Having worked with Information Management, Records Management and PROV (Public Records Office of Victoria) for many years, it’s been a constant struggle to get people to tag content. For years we have struggled to work with classic Records Management teams who insist on creating excessive amounts of Content Types and mandatory metadata to make SharePoint “records compliant”.
Generically applying these classic methodologies to SharePoint Online fundamentally breaks the platform! Things like OneDrive sync, co-authoring and collaboration become harder, or even not possible, but that’s not the hard part. The hard part is trying to apply standardised content types and values pushed to all sites without massive amounts of work. Don’t get us wrong, it can be done and pushing content types is only the start of the problem. The problem is trying to stop people from creating libraries, columns and other lists which don’t have the standard content types.

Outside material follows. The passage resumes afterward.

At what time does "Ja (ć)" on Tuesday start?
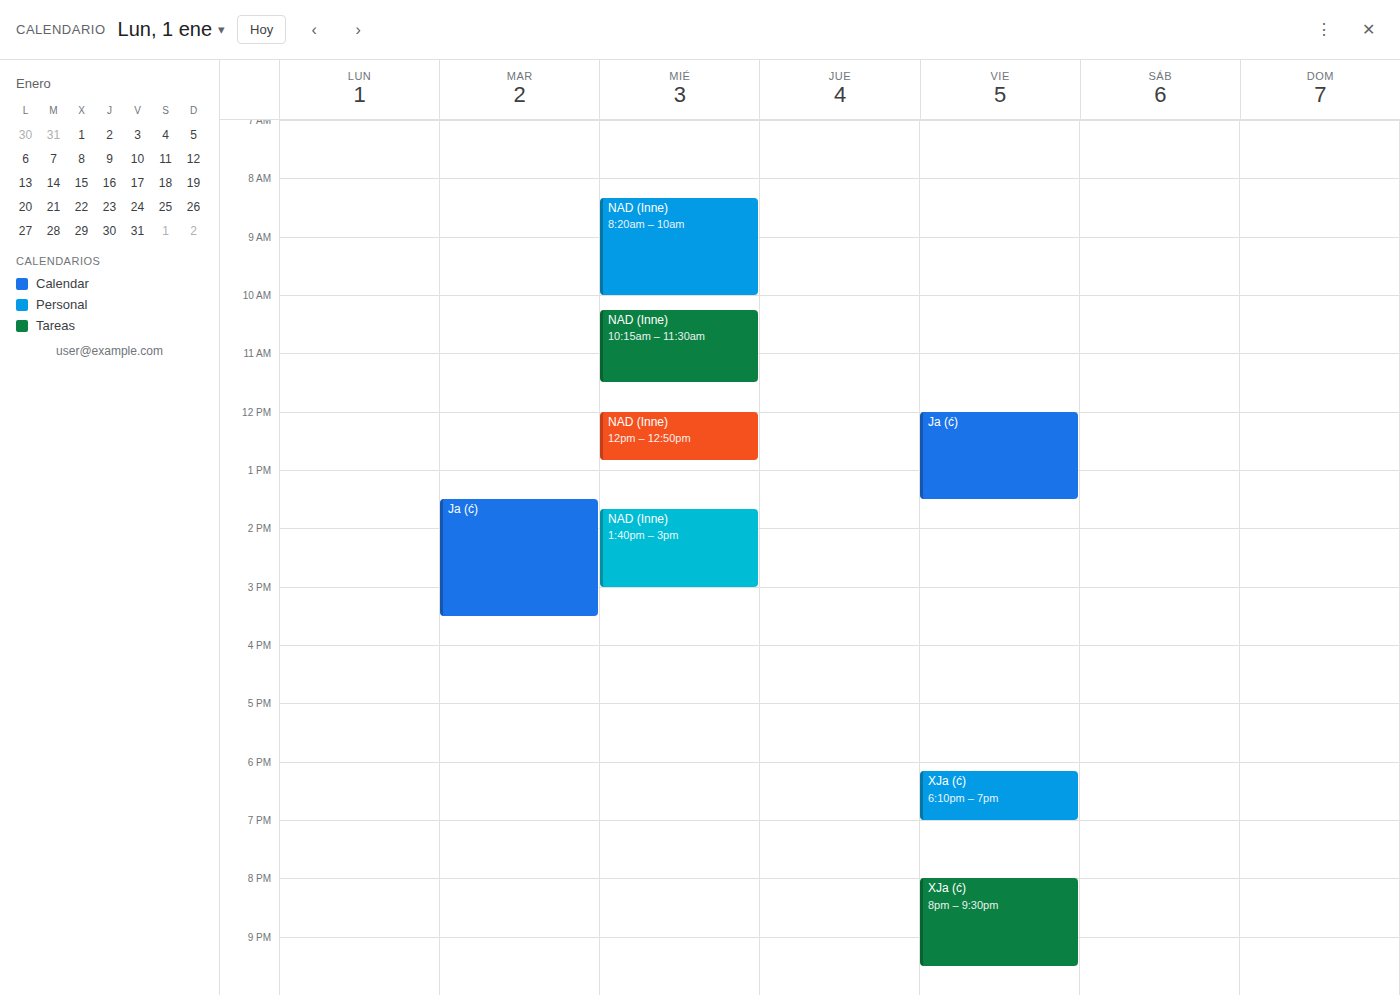
1:30 PMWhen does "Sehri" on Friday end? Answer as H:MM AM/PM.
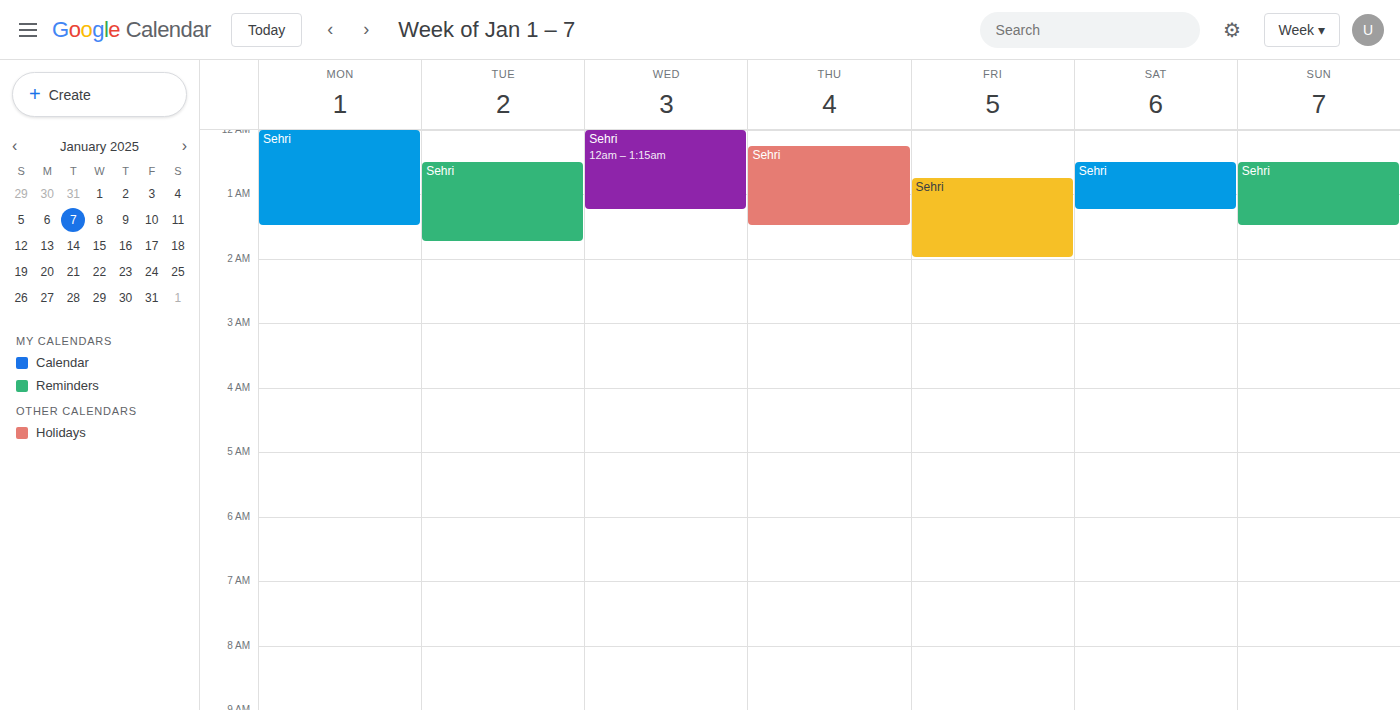
2:00 AM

We are now seeing a fundamental change in the way information management and records management is being tackled. The talk of Cognitive Services or Machine Learning algorithms and AI have been touted for some time, but the technology, cost and time investment has been prohibitive until now.
SharePoint Syntex is the first product from the Project Cortex initiative by Microsoft and enables end users to build content models that index and understand documents or forms. Without getting too deep, organisations can train SharePoint to apply Content Types to items in SharePoint through machine learning. As well as applying content types, SharePoint Syntex can pull information from the actual documents/items and populate columns with values.

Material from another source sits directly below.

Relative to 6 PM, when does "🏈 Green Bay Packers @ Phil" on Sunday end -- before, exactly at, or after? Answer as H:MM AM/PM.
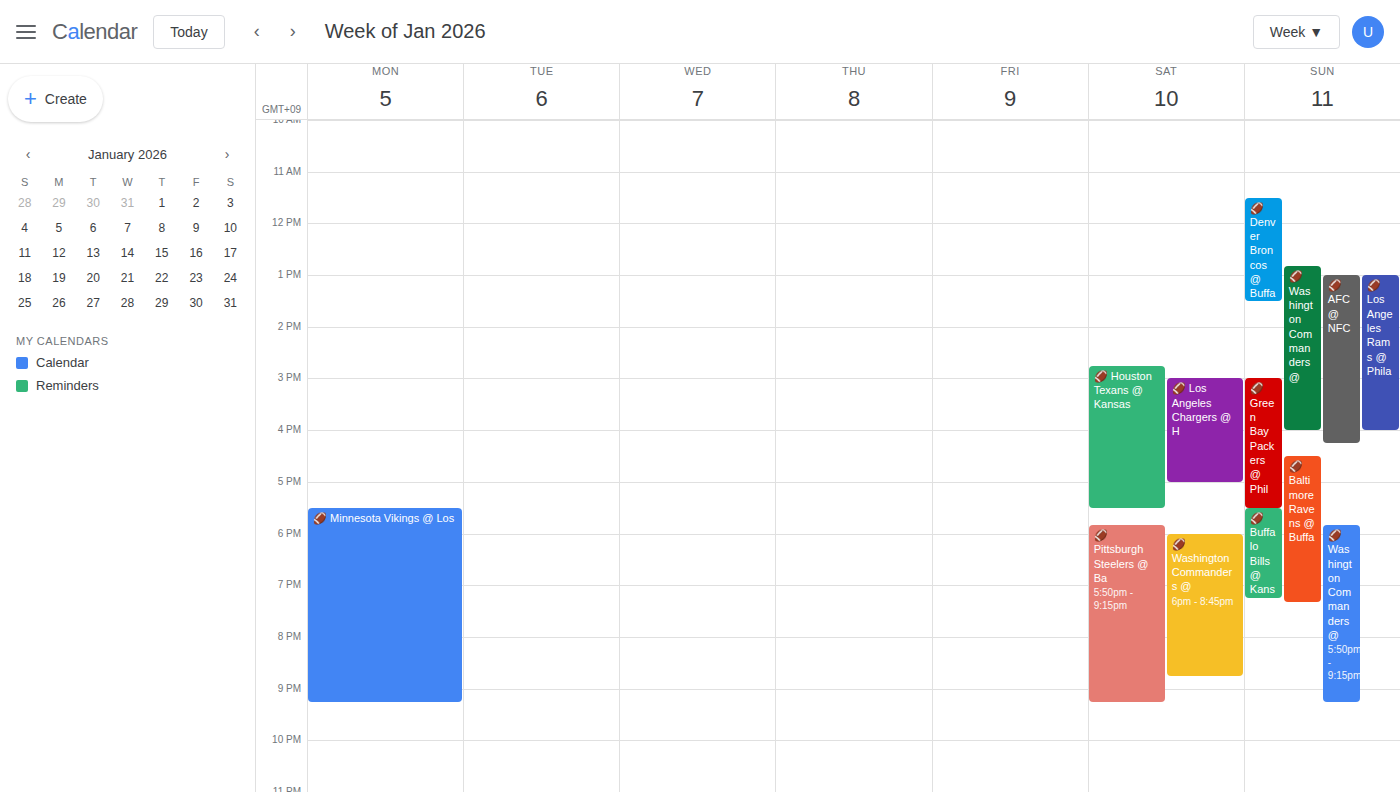
5:30 PM -- before 6 PM, 30 minutes above the 6 PM line.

A quick example is our Statement of Work (SoW) model. With this model, we have pointed SharePoint Syntex at our client libraries and find all SoW’s that have been created over the years. We can then extract key information from each SoW like the customer’s name, topics, deliverables, dollar value, and date of delivery.
We recently had a customer who had their entire archive room (physical files) Optical Character Recognition (OCR) scanned and uploaded into SharePoint. When the scanned documents were returned, they had no physical metadata other than the name, which corresponded to a box number.

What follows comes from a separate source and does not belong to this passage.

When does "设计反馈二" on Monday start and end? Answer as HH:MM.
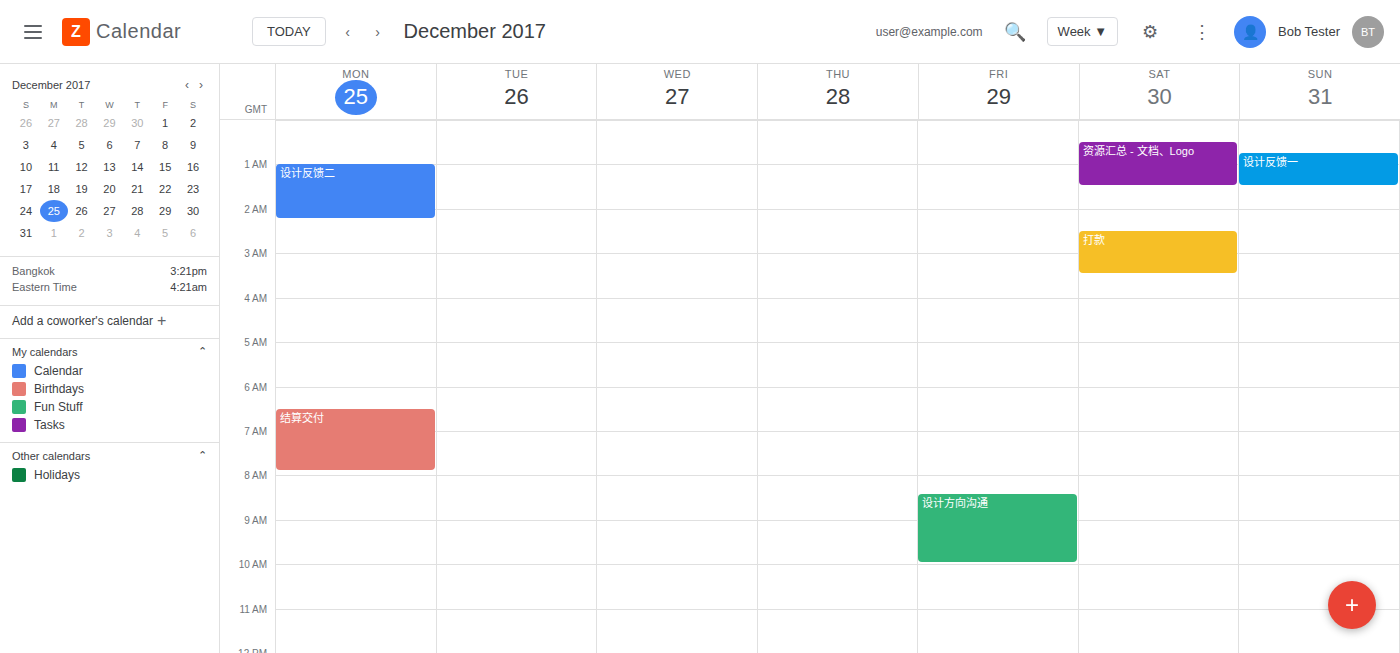
01:00 to 02:15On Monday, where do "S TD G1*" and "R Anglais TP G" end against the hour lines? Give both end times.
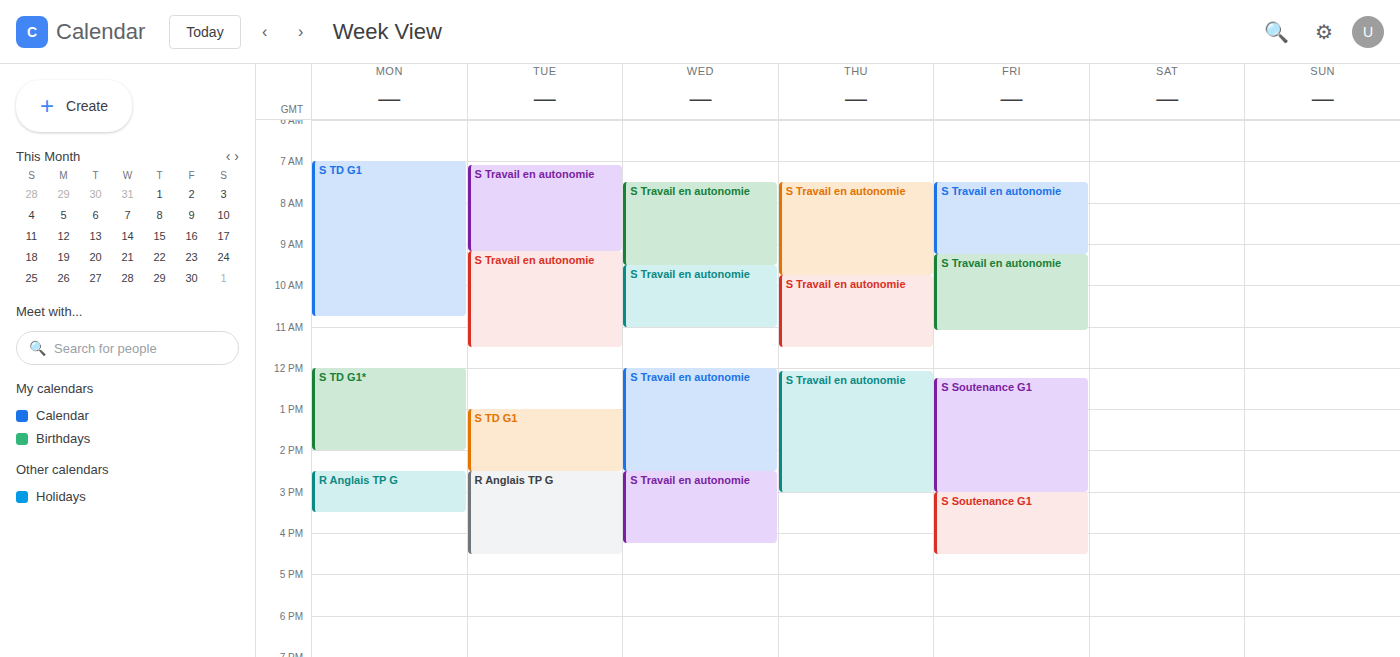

As there were over 20 million documents, we estimated that if one person could open, review and tag 100 documents per day, it would take a VERY LONG TIME to get everything tagged. Alternatively, we could use SharePoint Syntex to do this for us.
Using SharePoint Syntex, we were able to separate and group content first by the high-level content type, like HR, Incident, Product, Finance, and many others. By applying the content types, we were able to use Power Automate to move documents to Teams or groups based on its classification as well as extract basic metadata like “date” for sorting, then apply retention polices to these documents.
Once the document/items were separated at a high level, we were able to train the model further to extract values from the document to be stored in columns, making search and other activities even easier.

As an example, we have used some sample data to load into our Content Center. We can then build a classifier to train Syntex to extract an email field from the documents, and then extract the data and place it into a SharePoint list. The potential for this technology is huge, and will revolutionise how organisations store, retain and classify data at massive scale.
The best part of the whole solution was that there was no code at all, no hosting or separate environments, just a small license cost. These models are also easy for end users to modify or tweak to extract even more valuable knowledge.